The U. S. Forest Service is planning to streamline the environmental reviews of certain prescribed fire and forest management projects, including logging.
Below is an excerpt from a June 12 article at NPR.org.
Federal land managers on Wednesday proposed sweeping rule changes to a landmark environmental law that would allow them to fast-track certain forest management projects, including logging and prescribed burning.
The U.S. Forest Service, under Chief Vicki Christiansen, is proposing revisions to its National Environmental Policy Act regulations that could limit environmental review and public input on projects ranging from forest health and wildfire mitigation to infrastructure upgrades to commercial logging on federal land.
“We do more analysis than we need, we take more time than we need and we slow down important work to protect communities,” Christiansen told NPR.
The proposed rule changes include an expansion of “categorical exclusions.” These are often billed as tools that give land managers the discretion to bypass full-blown environmental studies in places where they can demonstrate there would be no severe impacts or degradation to the land.
John Gale, with the conservation group Backcountry Hunters & Anglers, says that if applied carefully and narrowly to certain projects, these exclusions could help lower the fire risk. But he’s skeptical because the administration recently rolled back protections for clean water and wildlife…

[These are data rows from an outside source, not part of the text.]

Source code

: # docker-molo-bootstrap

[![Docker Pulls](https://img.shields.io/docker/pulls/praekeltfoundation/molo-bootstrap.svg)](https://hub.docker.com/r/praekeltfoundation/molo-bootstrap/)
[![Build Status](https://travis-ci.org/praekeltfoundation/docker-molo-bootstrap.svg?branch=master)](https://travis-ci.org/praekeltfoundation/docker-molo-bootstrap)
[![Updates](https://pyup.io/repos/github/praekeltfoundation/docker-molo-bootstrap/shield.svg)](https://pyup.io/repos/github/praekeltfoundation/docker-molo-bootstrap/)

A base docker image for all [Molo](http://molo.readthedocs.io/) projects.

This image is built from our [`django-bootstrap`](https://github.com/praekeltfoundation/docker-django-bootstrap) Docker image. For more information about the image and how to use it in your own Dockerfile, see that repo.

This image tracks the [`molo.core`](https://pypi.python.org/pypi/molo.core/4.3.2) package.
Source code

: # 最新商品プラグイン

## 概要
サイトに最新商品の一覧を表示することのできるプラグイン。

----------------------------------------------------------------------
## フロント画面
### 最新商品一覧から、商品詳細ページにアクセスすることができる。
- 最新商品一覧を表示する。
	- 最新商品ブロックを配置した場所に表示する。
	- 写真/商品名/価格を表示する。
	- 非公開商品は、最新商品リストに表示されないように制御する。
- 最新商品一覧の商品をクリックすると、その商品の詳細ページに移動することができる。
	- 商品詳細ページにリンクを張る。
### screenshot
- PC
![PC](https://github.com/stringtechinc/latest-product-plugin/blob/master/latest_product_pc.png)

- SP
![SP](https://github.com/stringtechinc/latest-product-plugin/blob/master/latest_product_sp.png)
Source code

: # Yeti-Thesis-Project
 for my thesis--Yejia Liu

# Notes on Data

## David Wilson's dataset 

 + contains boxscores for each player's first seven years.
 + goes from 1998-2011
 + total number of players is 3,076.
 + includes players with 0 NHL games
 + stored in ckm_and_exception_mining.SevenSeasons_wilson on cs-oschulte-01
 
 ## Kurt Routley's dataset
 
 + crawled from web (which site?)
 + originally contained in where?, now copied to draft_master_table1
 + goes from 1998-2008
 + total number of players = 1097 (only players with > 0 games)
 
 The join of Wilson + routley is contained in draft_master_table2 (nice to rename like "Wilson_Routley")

Thanks and a tip of the hat go out to Rick. Typos or errors, report them HERE.
NEPA is a good law, with logical implementing regulations. “Streamlining” is almost always about logging, other things the enviros dont like. I believe the administration is barking up the wrong tree on this one. Pay planners a decent wage, hire people who can perform and have incentives to do so, hire competent Office of General Counsel staff, you would get much less need to streamline (gut) environmental laws.
Thank you Rich, agree. My concern is since this Administration has been in office, there have been 85 EPA rollbacks. As John Gale said, if, and I will emphasize, only if applied and carefully to some, projects. I will say, I’m skeptical about this proposed new rollout.
Hallelujah
The issue is not competent employees. The issues are agency rules which require to perform the entire NEPA process on almost every repetitive project across the landscape. If an EA is completed once why should it have to be repeated for the same project a half mile away.